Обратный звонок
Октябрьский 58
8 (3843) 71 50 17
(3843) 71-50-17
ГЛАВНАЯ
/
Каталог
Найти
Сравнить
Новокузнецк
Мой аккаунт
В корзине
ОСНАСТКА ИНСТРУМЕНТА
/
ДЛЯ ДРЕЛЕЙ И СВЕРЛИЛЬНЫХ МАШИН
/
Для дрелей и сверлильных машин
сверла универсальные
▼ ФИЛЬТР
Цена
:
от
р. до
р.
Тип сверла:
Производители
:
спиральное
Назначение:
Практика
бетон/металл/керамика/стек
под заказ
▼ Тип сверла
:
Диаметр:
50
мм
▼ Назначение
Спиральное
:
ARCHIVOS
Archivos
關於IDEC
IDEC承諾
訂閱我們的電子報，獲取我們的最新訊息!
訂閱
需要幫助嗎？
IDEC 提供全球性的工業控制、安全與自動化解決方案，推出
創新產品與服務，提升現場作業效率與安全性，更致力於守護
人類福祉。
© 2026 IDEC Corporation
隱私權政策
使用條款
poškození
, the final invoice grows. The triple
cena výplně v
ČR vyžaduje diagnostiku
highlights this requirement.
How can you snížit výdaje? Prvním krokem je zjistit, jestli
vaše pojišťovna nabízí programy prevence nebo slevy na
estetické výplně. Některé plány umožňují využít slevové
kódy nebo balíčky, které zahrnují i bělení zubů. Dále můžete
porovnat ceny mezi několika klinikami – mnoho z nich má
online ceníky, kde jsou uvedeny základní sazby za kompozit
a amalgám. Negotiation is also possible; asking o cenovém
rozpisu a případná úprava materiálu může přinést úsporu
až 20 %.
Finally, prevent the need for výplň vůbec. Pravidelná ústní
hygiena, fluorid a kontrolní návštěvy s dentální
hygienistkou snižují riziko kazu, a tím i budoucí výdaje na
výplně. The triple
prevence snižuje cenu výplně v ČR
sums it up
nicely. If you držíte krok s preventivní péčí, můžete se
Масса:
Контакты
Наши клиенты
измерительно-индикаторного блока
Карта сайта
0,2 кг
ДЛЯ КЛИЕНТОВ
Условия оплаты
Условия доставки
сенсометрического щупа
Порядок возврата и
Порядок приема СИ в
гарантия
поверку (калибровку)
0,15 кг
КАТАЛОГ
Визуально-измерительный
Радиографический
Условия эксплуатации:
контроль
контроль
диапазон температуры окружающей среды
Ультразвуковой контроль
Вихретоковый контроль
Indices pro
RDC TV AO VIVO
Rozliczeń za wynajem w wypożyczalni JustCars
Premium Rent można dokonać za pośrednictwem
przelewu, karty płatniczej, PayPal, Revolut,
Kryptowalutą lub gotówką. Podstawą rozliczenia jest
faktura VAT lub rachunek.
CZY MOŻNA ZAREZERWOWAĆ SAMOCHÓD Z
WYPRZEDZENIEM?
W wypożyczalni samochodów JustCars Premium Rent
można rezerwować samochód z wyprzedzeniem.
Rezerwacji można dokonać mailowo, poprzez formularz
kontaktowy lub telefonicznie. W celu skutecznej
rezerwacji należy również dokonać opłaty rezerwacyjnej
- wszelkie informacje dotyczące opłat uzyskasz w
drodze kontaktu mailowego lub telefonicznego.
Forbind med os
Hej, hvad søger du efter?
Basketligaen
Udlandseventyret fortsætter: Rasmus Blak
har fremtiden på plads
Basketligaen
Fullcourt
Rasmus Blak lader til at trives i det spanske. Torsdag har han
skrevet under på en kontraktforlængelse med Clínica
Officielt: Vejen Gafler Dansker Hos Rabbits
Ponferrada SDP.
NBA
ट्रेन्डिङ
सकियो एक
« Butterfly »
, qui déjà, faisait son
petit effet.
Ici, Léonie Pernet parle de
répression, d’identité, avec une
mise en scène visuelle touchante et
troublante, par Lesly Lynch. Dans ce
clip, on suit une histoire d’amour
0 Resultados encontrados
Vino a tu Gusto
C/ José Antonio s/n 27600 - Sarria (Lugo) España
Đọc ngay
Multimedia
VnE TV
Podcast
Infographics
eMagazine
------------------------------------------------------------------------
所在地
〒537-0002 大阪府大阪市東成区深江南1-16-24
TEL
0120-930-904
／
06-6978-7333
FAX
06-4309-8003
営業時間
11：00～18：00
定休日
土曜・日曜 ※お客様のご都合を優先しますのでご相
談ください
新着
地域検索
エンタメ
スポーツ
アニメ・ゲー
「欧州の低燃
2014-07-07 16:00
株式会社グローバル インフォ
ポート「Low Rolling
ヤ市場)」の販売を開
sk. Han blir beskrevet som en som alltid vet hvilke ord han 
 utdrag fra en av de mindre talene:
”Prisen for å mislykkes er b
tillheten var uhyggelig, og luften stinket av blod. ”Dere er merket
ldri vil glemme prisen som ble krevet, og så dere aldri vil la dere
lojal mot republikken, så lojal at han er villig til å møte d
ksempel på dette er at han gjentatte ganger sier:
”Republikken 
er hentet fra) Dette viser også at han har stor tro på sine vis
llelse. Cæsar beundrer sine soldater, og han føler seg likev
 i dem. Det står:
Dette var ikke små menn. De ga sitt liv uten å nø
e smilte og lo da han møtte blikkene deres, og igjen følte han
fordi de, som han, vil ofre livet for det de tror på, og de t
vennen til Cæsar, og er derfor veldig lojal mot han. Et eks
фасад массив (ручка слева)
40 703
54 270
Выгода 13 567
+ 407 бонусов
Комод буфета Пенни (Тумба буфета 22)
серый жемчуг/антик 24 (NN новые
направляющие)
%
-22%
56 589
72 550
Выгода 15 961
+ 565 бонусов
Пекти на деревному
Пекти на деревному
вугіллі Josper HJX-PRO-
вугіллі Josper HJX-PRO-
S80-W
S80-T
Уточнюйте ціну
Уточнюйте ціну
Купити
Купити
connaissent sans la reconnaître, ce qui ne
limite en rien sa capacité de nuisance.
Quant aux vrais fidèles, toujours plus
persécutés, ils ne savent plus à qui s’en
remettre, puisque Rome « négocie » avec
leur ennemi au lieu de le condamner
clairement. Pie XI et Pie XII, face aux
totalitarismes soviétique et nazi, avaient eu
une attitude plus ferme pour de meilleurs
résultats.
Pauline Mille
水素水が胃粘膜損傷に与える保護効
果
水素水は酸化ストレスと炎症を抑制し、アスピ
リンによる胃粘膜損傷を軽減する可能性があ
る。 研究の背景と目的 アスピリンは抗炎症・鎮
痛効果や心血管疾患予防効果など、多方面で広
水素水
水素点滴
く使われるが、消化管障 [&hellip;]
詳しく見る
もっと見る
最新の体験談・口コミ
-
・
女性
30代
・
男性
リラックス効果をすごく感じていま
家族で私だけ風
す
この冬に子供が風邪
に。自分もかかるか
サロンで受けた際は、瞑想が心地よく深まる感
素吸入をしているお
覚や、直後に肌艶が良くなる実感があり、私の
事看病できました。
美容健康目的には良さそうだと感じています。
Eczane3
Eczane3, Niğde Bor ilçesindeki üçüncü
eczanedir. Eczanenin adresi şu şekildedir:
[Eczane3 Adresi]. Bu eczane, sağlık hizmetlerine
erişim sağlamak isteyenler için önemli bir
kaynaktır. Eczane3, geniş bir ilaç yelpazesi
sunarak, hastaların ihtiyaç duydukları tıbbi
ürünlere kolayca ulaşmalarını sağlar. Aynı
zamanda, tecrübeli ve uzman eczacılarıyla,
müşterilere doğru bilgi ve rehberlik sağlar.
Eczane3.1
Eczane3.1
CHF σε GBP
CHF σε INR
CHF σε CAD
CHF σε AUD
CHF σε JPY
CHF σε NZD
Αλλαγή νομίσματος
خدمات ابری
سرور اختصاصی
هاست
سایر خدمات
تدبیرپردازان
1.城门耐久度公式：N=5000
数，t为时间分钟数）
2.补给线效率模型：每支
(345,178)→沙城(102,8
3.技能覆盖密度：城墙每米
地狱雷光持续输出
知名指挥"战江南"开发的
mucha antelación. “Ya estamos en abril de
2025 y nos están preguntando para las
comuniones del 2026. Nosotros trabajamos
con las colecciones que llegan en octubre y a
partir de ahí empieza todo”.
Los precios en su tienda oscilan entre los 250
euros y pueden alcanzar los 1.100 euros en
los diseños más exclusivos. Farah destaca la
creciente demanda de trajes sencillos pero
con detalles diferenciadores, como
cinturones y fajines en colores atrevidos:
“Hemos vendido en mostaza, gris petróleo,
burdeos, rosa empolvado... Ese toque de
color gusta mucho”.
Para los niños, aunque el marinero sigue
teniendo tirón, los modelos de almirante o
------------------------------------------------------------------------
#### [Description of the task]
Can you reproduce, verbatim, the lines of the items from the line with "Обратный звонок" to the line with "Rozliczeń za wynajem w wypożyczalni JustCars", including both of those lines?

#### [Result of the task]
Обратный звонок
Октябрьский 58
8 (3843) 71 50 17
(3843) 71-50-17
ГЛАВНАЯ
/
Каталог
Найти
Сравнить
Новокузнецк
Мой аккаунт
В корзине
ОСНАСТКА ИНСТРУМЕНТА
/
ДЛЯ ДРЕЛЕЙ И СВЕРЛИЛЬНЫХ МАШИН
/
Для дрелей и сверлильных машин
сверла универсальные
▼ ФИЛЬТР
Цена
:
от
р. до
р.
Тип сверла:
Производители
:
спиральное
Назначение:
Практика
бетон/металл/керамика/стек
под заказ
▼ Тип сверла
:
Диаметр:
50
мм
▼ Назначение
Спиральное
:
ARCHIVOS
Archivos
關於IDEC
IDEC承諾
訂閱我們的電子報，獲取我們的最新訊息!
訂閱
需要幫助嗎？
IDEC 提供全球性的工業控制、安全與自動化解決方案，推出
創新產品與服務，提升現場作業效率與安全性，更致力於守護
人類福祉。
© 2026 IDEC Corporation
隱私權政策
使用條款
poškození
, the final invoice grows. The triple
cena výplně v
ČR vyžaduje diagnostiku
highlights this requirement.
How can you snížit výdaje? Prvním krokem je zjistit, jestli
vaše pojišťovna nabízí programy prevence nebo slevy na
estetické výplně. Některé plány umožňují využít slevové
kódy nebo balíčky, které zahrnují i bělení zubů. Dále můžete
porovnat ceny mezi několika klinikami – mnoho z nich má
online ceníky, kde jsou uvedeny základní sazby za kompozit
a amalgám. Negotiation is also possible; asking o cenovém
rozpisu a případná úprava materiálu může přinést úsporu
až 20 %.
Finally, prevent the need for výplň vůbec. Pravidelná ústní
hygiena, fluorid a kontrolní návštěvy s dentální
hygienistkou snižují riziko kazu, a tím i budoucí výdaje na
výplně. The triple
prevence snižuje cenu výplně v ČR
sums it up
nicely. If you držíte krok s preventivní péčí, můžete se
Масса:
Контакты
Наши клиенты
измерительно-индикаторного блока
Карта сайта
0,2 кг
ДЛЯ КЛИЕНТОВ
Условия оплаты
Условия доставки
сенсометрического щупа
Порядок возврата и
Порядок приема СИ в
гарантия
поверку (калибровку)
0,15 кг
КАТАЛОГ
Визуально-измерительный
Радиографический
Условия эксплуатации:
контроль
контроль
диапазон температуры окружающей среды
Ультразвуковой контроль
Вихретоковый контроль
Indices pro
RDC TV AO VIVO
Rozliczeń za wynajem w wypożyczalni JustCars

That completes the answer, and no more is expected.